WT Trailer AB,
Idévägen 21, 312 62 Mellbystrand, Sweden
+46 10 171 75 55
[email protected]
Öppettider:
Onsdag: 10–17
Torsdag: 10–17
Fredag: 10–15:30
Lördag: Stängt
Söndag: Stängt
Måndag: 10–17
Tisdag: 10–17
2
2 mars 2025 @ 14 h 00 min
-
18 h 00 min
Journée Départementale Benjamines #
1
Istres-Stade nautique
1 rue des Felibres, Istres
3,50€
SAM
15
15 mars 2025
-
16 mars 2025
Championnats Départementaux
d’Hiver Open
+---+
● TASK DIRECTIONS
Exactly as they appear, output the line holding "Måndag: 10–17" and all lines after it through the end of the listing above, and only those.

● EXERCISE SOLUTION
Måndag: 10–17
Tisdag: 10–17
2
2 mars 2025 @ 14 h 00 min
-
18 h 00 min
Journée Départementale Benjamines #
1
Istres-Stade nautique
1 rue des Felibres, Istres
3,50€
SAM
15
15 mars 2025
-
16 mars 2025
Championnats Départementaux
d’Hiver Open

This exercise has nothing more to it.